The decision promises to become another flashpoint in the debate about vaccines and how the pandemic should be managed now, especially in Australia, where egalitarianism is considered a sacred principle — and where “the tennis,” as the Open is called, is also beloved by what often seems like an entire nation of sports fanatics.
In a statement Thursday, the Australian Border Force pledged to “continue to ensure that those who arrive at our border comply with our laws and entry requirements. The ABF can confirm that Mr. Djokovic failed to provide appropriate evidence to meet the entry requirements to Australia, and his visa has been subsequently canceled.”
For Djokovic, it was the latest and arguably the most wrenching controversy in a career that has been filled with them, nearly all of which have been brought on by the behavior of a champion who can be as willful and unbending off the court as he is on it.
Djokovic has never been shy about expressing his nontraditional views of science and medicine (he once voiced support for the idea that prayer and belief could purify toxic water), and he has stated on multiple occasions his opposition to vaccine mandates, saying vaccination is a private and personal decision that should not be mandated. However, he had not revealed until this week whether he had been vaccinated.
On Tuesday, he announced on Twitter that he had received a medical exemption from the requirement that all people entering Australia be vaccinated or quarantine for 14 days upon arrival. He later boarded a plane bound for Australia from Dubai.
In a statement later that day, Craig Tiley, the chief executive of Tennis Australia, explained that players seeking an exemption had to pass muster with two panels of medical experts. The process included the redaction of personal information to ensure privacy.
Tiley said Wednesday in a television interview that 26 players had applied for an exemption and “a handful” had been granted. According to Tiley, 99 percent of the more than 3,000 people coming to Australia for the tournament were vaccinated. The handful who were granted an exemption either had a medical condition or had Covid-19 during the past six months.
Djokovic landed at Melbourne’s Tullamarine Airport around 11:30 p.m. on Wednesday. By then, he had become the central figure in a firestorm over how he had received permission to enter Australia, which is experiencing a startling rise in coronavirus cases.
The country has waged one of the most successful battles against Covid-19, but it has come at a steep price.

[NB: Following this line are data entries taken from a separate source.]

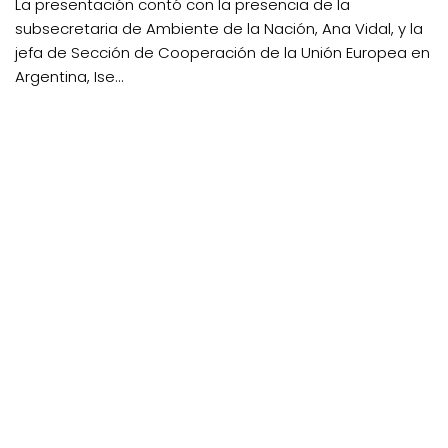
La presentación contó con la presencia de la
subsecretaria de Ambiente de la Nación, Ana Vidal, y la
jefa de Sección de Cooperación de la Unión Europea en
Argentina, Ise...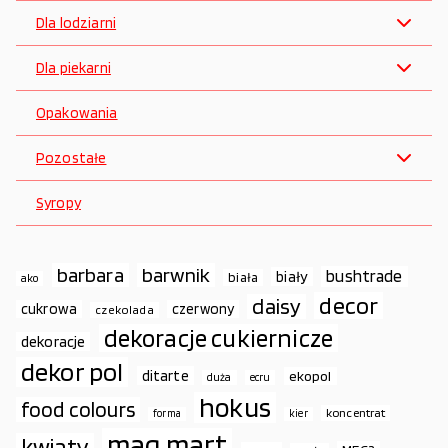
Dla lodziarni
Dla piekarni
Opakowania
Pozostałe
Syropy
barbara
barwnik
bushtrade
biały
biała
ako
decor
daisy
cukrowa
czerwony
czekolada
dekoracje cukiernicze
dekoracje
dekor pol
ditarte
ekopol
duża
ecru
hokus
food colours
koncentrat
forma
kier
mag.mart
kwiaty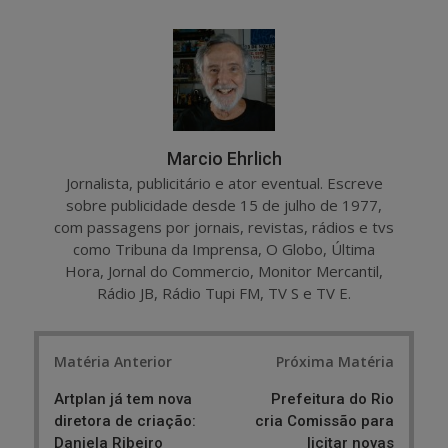
a
e
r
e
e
t
Marcio Ehrlich
Jornalista, publicitário e ator eventual. Escreve
sobre publicidade desde 15 de julho de 1977,
com passagens por jornais, revistas, rádios e tvs
como Tribuna da Imprensa, O Globo, Última
Hora, Jornal do Commercio, Monitor Mercantil,
Rádio JB, Rádio Tupi FM, TV S e TV E.
Post
Matéria Anterior
Próxima Matéria
navigation
Artplan já tem nova
Prefeitura do Rio
diretora de criação:
cria Comissão para
Daniela Ribeiro
licitar novas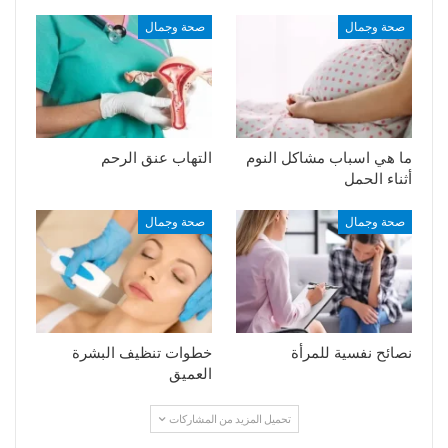
صحة وجمال
صحة وجمال
ما هي اسباب مشاكل النوم
التهاب عنق الرحم
أثناء الحمل
صحة وجمال
صحة وجمال
نصائح نفسية للمرأة
خطوات تنظيف البشرة
العميق
تحميل المزيد من المشاركات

Strict lockdowns have lasted for months. International borders were largely closed until recently. Inbound travelers had to adhere to an expensive, two-week quarantine upon arrival. For long periods, even domestic travel between states was prohibited. The country has experienced about 2,200 deaths, but since opening its borders late last year it is now dealing with more than 30,000 cases a day.
As Djokovic flew to Melbourne, Australia’s prime minister, Scott Morrison, invoked the government’s authority to deny entry to Djokovic.
“Any individual seeking to enter Australia must comply with our border requirements,” Morrison said.